**Task requirements**
Please return, unchanged, the lines of the data starting at the line that contains "### 6.1 技术风险" and ending at the line that contains "## 8. 工具和基础设施", with both of those lines included.

**Working data**
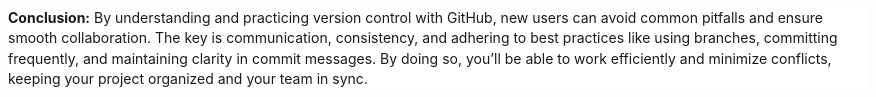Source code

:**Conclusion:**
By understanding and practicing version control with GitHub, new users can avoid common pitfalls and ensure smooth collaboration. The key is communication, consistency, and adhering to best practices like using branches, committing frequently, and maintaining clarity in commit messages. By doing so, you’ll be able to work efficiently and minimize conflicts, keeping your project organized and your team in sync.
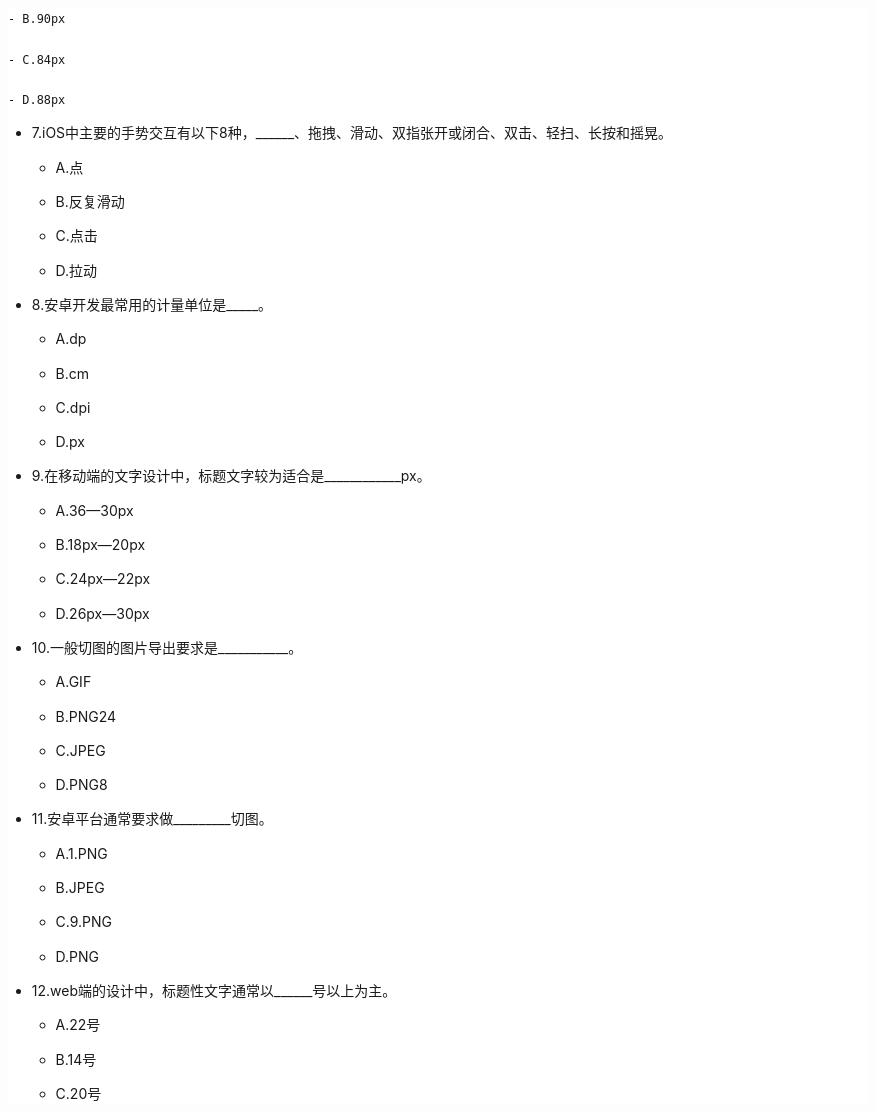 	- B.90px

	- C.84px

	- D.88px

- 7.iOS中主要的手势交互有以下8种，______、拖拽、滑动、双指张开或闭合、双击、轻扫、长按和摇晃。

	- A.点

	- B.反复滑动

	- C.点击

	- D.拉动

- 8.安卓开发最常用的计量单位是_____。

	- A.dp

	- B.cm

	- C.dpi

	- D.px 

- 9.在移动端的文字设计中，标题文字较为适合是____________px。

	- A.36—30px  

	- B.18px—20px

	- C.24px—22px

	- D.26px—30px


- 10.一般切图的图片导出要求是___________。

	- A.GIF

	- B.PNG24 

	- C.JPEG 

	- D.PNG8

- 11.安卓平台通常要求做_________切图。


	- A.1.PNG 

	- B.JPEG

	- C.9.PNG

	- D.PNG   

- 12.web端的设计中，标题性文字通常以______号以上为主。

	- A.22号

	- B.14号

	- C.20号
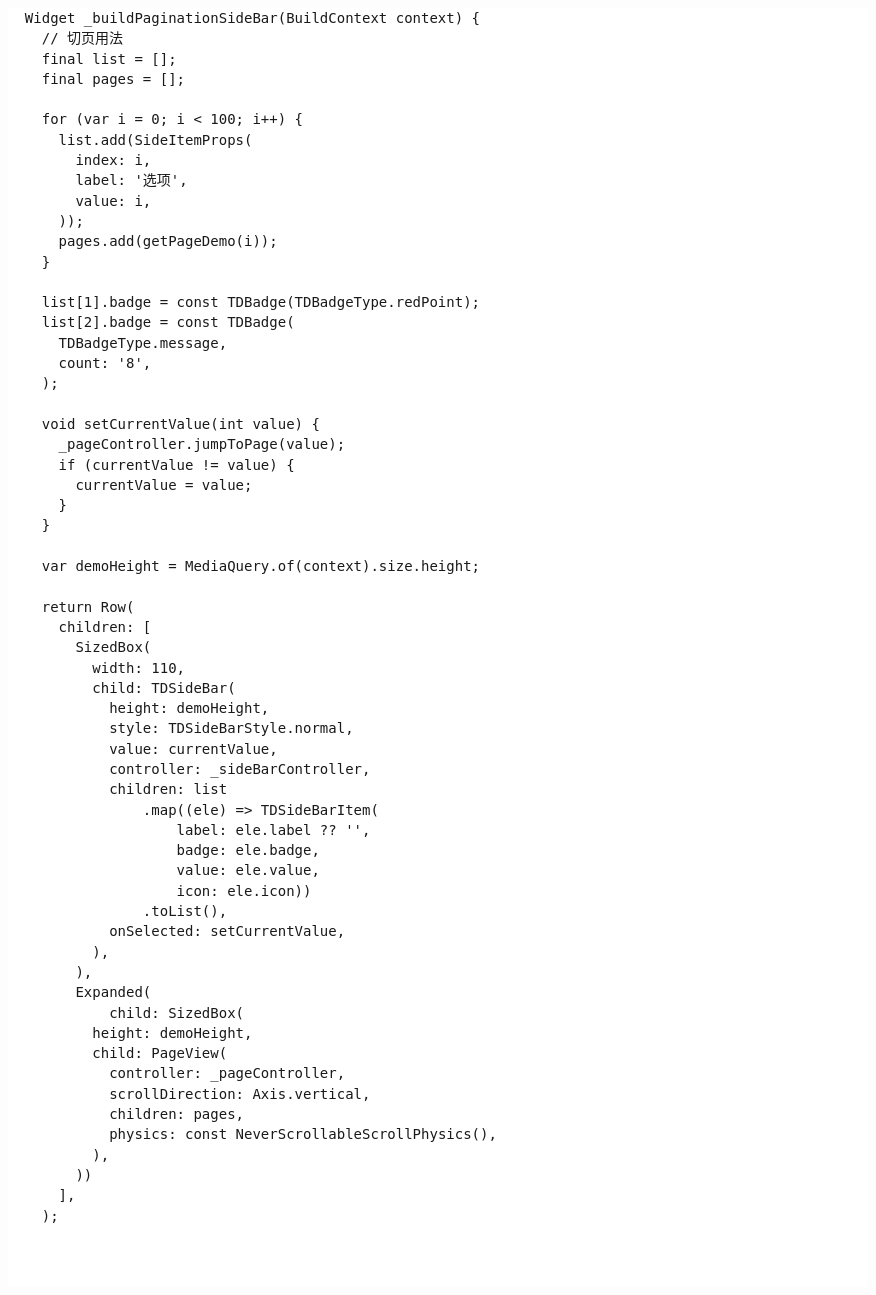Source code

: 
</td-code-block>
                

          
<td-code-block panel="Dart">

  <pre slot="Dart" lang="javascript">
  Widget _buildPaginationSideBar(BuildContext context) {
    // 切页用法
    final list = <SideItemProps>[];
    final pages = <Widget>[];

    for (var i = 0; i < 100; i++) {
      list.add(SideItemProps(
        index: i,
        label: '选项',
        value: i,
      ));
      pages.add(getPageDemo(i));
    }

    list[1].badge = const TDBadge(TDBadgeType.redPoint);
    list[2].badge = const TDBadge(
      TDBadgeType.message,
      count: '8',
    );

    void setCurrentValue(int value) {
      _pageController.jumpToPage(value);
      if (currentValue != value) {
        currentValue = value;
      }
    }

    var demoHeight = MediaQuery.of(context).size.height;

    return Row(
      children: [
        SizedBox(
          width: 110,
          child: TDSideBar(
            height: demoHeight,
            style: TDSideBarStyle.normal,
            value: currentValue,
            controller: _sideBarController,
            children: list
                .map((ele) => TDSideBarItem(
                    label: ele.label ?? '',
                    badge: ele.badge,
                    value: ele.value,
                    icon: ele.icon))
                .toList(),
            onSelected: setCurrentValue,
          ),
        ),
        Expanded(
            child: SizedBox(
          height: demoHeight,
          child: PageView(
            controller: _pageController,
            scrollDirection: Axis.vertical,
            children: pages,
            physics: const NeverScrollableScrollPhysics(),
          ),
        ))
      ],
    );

==

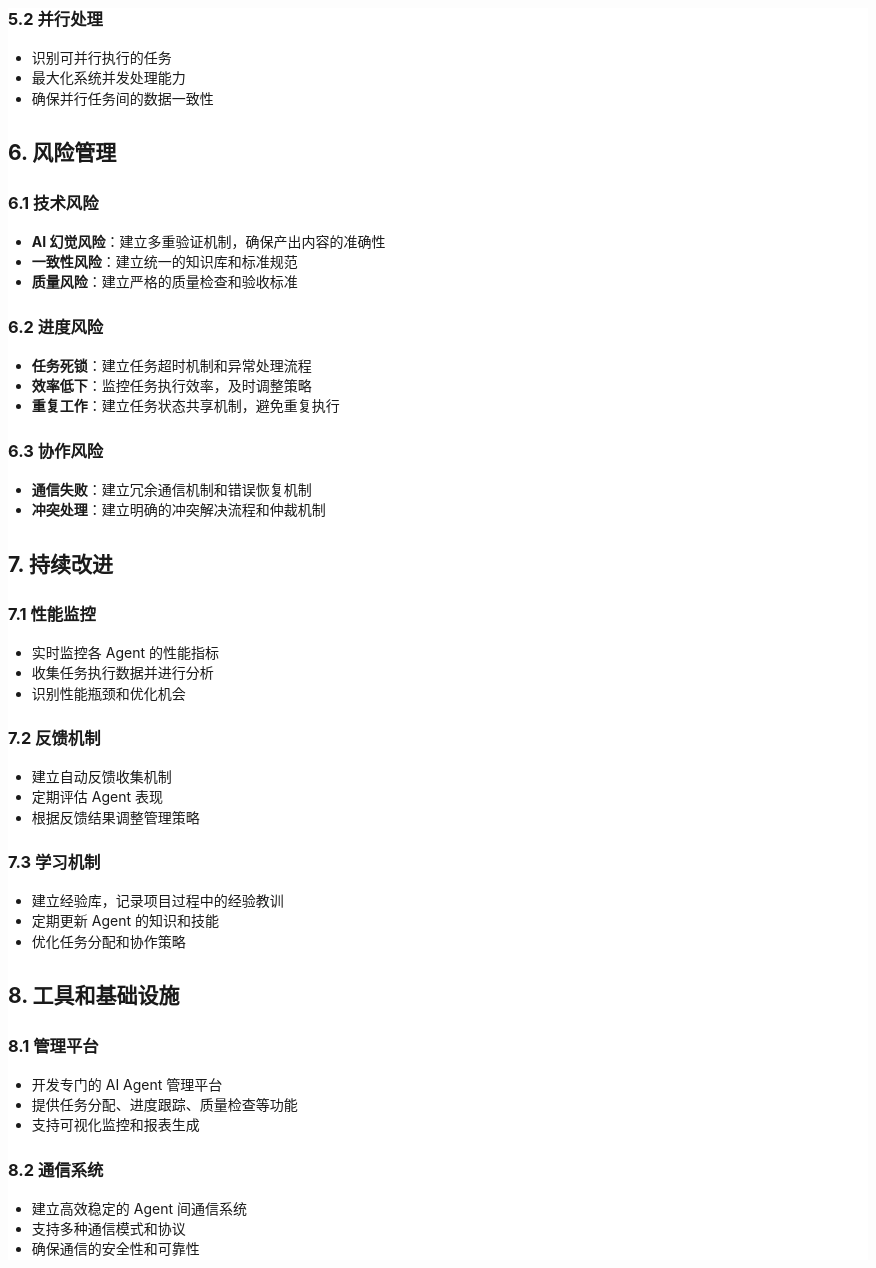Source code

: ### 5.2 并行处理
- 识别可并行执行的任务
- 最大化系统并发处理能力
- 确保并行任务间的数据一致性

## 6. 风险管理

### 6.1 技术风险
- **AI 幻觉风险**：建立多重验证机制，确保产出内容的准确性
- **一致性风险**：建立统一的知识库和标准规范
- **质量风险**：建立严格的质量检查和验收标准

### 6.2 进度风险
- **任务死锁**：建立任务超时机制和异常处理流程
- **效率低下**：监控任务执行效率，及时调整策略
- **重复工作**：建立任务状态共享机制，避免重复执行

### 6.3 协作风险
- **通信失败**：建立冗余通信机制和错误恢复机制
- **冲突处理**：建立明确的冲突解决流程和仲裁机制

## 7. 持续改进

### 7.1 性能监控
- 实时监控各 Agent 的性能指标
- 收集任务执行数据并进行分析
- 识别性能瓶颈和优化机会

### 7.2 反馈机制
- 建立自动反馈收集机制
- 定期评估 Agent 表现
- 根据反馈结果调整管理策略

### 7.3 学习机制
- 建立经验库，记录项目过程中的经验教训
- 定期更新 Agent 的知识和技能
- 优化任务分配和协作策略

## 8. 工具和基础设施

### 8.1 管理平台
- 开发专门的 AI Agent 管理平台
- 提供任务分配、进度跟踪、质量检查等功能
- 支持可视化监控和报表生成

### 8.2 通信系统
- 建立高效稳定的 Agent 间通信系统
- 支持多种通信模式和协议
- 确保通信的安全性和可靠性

**Result below**
### 6.1 技术风险
- **AI 幻觉风险**：建立多重验证机制，确保产出内容的准确性
- **一致性风险**：建立统一的知识库和标准规范
- **质量风险**：建立严格的质量检查和验收标准

### 6.2 进度风险
- **任务死锁**：建立任务超时机制和异常处理流程
- **效率低下**：监控任务执行效率，及时调整策略
- **重复工作**：建立任务状态共享机制，避免重复执行

### 6.3 协作风险
- **通信失败**：建立冗余通信机制和错误恢复机制
- **冲突处理**：建立明确的冲突解决流程和仲裁机制

## 7. 持续改进

### 7.1 性能监控
- 实时监控各 Agent 的性能指标
- 收集任务执行数据并进行分析
- 识别性能瓶颈和优化机会

### 7.2 反馈机制
- 建立自动反馈收集机制
- 定期评估 Agent 表现
- 根据反馈结果调整管理策略

### 7.3 学习机制
- 建立经验库，记录项目过程中的经验教训
- 定期更新 Agent 的知识和技能
- 优化任务分配和协作策略

## 8. 工具和基础设施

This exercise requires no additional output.